= Sabite Ekinci =

Sabite Ekinci (born 1970, Varto, Turkey) is a Turkish film director, teacher and politician of Kurdish descent. She has been the mayor of Varto and her documentary Corpses without souls won an award at the Antalya Golden Orange Film Festival.

== Early life and education ==
Ekinci was born in Varto, where she attended high school. After having completed her studied at the Gazi University she became a teacher. She moved to Istanbul in 1998. In 2005 to 2006 she studied cinematography at the Müjdat Gezen Art center.

== Professional career ==
She was a teacher for eighteen years in several cities in Turkey. She produced a documentary about , the Mayor of Kiziltepe and widow of Democracy Party (DEP) MP Mehmet Sincar. Her documentary "Bodies without souls" (Turkish language Bedensiz Ruhlar) which treats the experiences of six prostitutes received the best documentary award at the Antalya Golden Orange Film Festival in 2011. For the documentary she attempted to shoot in brothels, but when their cameras were detected the crew was threatened and she had to abandon the project of filming inside brothels.
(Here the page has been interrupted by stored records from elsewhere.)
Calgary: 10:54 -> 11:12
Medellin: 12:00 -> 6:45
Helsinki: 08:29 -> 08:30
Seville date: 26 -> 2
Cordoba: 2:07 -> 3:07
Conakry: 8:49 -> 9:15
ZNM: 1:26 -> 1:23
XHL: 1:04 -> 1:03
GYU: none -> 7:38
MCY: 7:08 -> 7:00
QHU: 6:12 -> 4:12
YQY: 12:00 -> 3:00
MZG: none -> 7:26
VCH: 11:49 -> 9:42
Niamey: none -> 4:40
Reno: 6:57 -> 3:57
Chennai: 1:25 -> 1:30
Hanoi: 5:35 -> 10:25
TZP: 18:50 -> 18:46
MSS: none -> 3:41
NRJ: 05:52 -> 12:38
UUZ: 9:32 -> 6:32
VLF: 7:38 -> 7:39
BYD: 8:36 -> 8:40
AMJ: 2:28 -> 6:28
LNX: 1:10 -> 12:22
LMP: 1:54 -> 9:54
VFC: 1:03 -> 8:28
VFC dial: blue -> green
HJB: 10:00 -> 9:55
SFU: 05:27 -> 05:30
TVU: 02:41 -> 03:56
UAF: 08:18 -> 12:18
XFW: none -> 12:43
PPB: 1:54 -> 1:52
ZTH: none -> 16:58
During the shoot, she was pregnant with her second child which also affected her as she learned that prostitutes also have children. Some were given away for adoption and one prostitute had three daughters who also became prostitutes.

== Political career ==
In the local elections of 2014, as a candidate for the Peace and Democracy Party (BDP) she was elected as the mayor of Varto with over 63% of the votes. In November 2016, she was arrested for terror related offenses and causing damage to the municipality and was replaced by a state-appointed trustee. Having initially been imprisoned in Muş, she was transferred to Sincan prison in Ankara.

== Personal life ==
Ekinci has two children and is married.